> **Prompt**
Give back each line below verbatim.

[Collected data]
┏━━
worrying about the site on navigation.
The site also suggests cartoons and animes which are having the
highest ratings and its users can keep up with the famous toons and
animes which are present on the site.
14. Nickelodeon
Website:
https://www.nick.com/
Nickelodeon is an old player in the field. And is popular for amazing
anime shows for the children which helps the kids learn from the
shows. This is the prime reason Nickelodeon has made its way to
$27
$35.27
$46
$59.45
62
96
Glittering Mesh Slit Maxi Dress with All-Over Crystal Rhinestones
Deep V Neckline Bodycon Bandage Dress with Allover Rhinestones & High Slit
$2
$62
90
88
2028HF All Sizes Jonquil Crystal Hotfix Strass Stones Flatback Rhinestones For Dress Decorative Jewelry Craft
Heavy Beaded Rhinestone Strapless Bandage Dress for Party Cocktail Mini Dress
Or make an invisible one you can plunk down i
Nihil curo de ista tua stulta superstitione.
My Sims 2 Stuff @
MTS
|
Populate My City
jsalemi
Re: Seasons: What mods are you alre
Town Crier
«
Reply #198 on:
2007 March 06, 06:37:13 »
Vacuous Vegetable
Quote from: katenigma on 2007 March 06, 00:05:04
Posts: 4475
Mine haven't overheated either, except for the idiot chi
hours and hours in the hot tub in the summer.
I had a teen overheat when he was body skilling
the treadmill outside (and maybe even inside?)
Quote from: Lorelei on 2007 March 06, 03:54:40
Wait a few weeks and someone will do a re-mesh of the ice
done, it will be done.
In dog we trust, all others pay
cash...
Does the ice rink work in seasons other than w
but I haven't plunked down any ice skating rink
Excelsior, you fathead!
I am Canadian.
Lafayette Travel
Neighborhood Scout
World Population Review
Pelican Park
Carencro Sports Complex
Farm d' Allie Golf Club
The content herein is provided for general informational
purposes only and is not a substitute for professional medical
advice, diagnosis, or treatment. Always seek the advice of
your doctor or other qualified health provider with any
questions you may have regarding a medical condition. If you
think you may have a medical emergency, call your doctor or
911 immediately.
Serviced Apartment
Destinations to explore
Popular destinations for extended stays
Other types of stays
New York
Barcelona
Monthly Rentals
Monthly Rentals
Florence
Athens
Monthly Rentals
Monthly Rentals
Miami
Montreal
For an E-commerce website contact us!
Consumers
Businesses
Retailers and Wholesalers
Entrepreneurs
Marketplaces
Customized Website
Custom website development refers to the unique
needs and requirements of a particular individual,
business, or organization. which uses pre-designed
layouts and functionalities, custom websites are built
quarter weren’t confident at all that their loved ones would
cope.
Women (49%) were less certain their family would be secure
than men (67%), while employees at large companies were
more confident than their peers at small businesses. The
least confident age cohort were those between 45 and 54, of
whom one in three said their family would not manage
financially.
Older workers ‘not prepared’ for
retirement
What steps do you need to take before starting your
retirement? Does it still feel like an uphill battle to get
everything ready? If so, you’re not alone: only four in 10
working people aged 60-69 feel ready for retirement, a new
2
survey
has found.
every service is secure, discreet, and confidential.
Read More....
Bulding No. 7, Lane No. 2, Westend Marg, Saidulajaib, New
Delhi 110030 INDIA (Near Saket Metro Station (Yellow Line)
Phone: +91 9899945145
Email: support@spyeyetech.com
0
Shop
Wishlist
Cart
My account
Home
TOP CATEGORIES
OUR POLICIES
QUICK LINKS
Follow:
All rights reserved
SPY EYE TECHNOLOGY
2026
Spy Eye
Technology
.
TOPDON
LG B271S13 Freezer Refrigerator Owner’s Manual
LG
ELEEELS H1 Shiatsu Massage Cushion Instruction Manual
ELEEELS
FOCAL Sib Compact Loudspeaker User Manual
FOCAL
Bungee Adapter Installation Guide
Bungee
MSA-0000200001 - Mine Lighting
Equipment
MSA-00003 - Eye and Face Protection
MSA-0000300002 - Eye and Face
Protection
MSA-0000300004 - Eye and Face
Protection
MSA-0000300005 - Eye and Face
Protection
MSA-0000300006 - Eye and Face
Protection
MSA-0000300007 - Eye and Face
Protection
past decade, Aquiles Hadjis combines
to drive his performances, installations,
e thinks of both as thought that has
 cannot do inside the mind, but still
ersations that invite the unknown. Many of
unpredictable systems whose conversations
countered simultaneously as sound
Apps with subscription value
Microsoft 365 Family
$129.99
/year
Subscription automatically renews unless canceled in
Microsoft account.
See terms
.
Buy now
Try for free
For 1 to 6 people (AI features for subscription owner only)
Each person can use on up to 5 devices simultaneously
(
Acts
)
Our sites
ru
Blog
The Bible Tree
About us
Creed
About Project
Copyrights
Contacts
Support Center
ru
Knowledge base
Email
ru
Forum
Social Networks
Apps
┗━━
> **Solution to the problem**
worrying about the site on navigation.
The site also suggests cartoons and animes which are having the
highest ratings and its users can keep up with the famous toons and
animes which are present on the site.
14. Nickelodeon
Website:
https://www.nick.com/
Nickelodeon is an old player in the field. And is popular for amazing
anime shows for the children which helps the kids learn from the
shows. This is the prime reason Nickelodeon has made its way to
$27
$35.27
$46
$59.45
62
96
Glittering Mesh Slit Maxi Dress with All-Over Crystal Rhinestones
Deep V Neckline Bodycon Bandage Dress with Allover Rhinestones & High Slit
$2
$62
90
88
2028HF All Sizes Jonquil Crystal Hotfix Strass Stones Flatback Rhinestones For Dress Decorative Jewelry Craft
Heavy Beaded Rhinestone Strapless Bandage Dress for Party Cocktail Mini Dress
Or make an invisible one you can plunk down i
Nihil curo de ista tua stulta superstitione.
My Sims 2 Stuff @
MTS
|
Populate My City
jsalemi
Re: Seasons: What mods are you alre
Town Crier
«
Reply #198 on:
2007 March 06, 06:37:13 »
Vacuous Vegetable
Quote from: katenigma on 2007 March 06, 00:05:04
Posts: 4475
Mine haven't overheated either, except for the idiot chi
hours and hours in the hot tub in the summer.
I had a teen overheat when he was body skilling
the treadmill outside (and maybe even inside?)
Quote from: Lorelei on 2007 March 06, 03:54:40
Wait a few weeks and someone will do a re-mesh of the ice
done, it will be done.
In dog we trust, all others pay
cash...
Does the ice rink work in seasons other than w
but I haven't plunked down any ice skating rink
Excelsior, you fathead!
I am Canadian.
Lafayette Travel
Neighborhood Scout
World Population Review
Pelican Park
Carencro Sports Complex
Farm d' Allie Golf Club
The content herein is provided for general informational
purposes only and is not a substitute for professional medical
advice, diagnosis, or treatment. Always seek the advice of
your doctor or other qualified health provider with any
questions you may have regarding a medical condition. If you
think you may have a medical emergency, call your doctor or
911 immediately.
Serviced Apartment
Destinations to explore
Popular destinations for extended stays
Other types of stays
New York
Barcelona
Monthly Rentals
Monthly Rentals
Florence
Athens
Monthly Rentals
Monthly Rentals
Miami
Montreal
For an E-commerce website contact us!
Consumers
Businesses
Retailers and Wholesalers
Entrepreneurs
Marketplaces
Customized Website
Custom website development refers to the unique
needs and requirements of a particular individual,
business, or organization. which uses pre-designed
layouts and functionalities, custom websites are built
quarter weren’t confident at all that their loved ones would
cope.
Women (49%) were less certain their family would be secure
than men (67%), while employees at large companies were
more confident than their peers at small businesses. The
least confident age cohort were those between 45 and 54, of
whom one in three said their family would not manage
financially.
Older workers ‘not prepared’ for
retirement
What steps do you need to take before starting your
retirement? Does it still feel like an uphill battle to get
everything ready? If so, you’re not alone: only four in 10
working people aged 60-69 feel ready for retirement, a new
2
survey
has found.
every service is secure, discreet, and confidential.
Read More....
Bulding No. 7, Lane No. 2, Westend Marg, Saidulajaib, New
Delhi 110030 INDIA (Near Saket Metro Station (Yellow Line)
Phone: +91 9899945145
Email: support@spyeyetech.com
0
Shop
Wishlist
Cart
My account
Home
TOP CATEGORIES
OUR POLICIES
QUICK LINKS
Follow:
All rights reserved
SPY EYE TECHNOLOGY
2026
Spy Eye
Technology
.
TOPDON
LG B271S13 Freezer Refrigerator Owner’s Manual
LG
ELEEELS H1 Shiatsu Massage Cushion Instruction Manual
ELEEELS
FOCAL Sib Compact Loudspeaker User Manual
FOCAL
Bungee Adapter Installation Guide
Bungee
MSA-0000200001 - Mine Lighting
Equipment
MSA-00003 - Eye and Face Protection
MSA-0000300002 - Eye and Face
Protection
MSA-0000300004 - Eye and Face
Protection
MSA-0000300005 - Eye and Face
Protection
MSA-0000300006 - Eye and Face
Protection
MSA-0000300007 - Eye and Face
Protection
past decade, Aquiles Hadjis combines
to drive his performances, installations,
e thinks of both as thought that has
 cannot do inside the mind, but still
ersations that invite the unknown. Many of
unpredictable systems whose conversations
countered simultaneously as sound
Apps with subscription value
Microsoft 365 Family
$129.99
/year
Subscription automatically renews unless canceled in
Microsoft account.
See terms
.
Buy now
Try for free
For 1 to 6 people (AI features for subscription owner only)
Each person can use on up to 5 devices simultaneously
(
Acts
)
Our sites
ru
Blog
The Bible Tree
About us
Creed
About Project
Copyrights
Contacts
Support Center
ru
Knowledge base
Email
ru
Forum
Social Networks
Apps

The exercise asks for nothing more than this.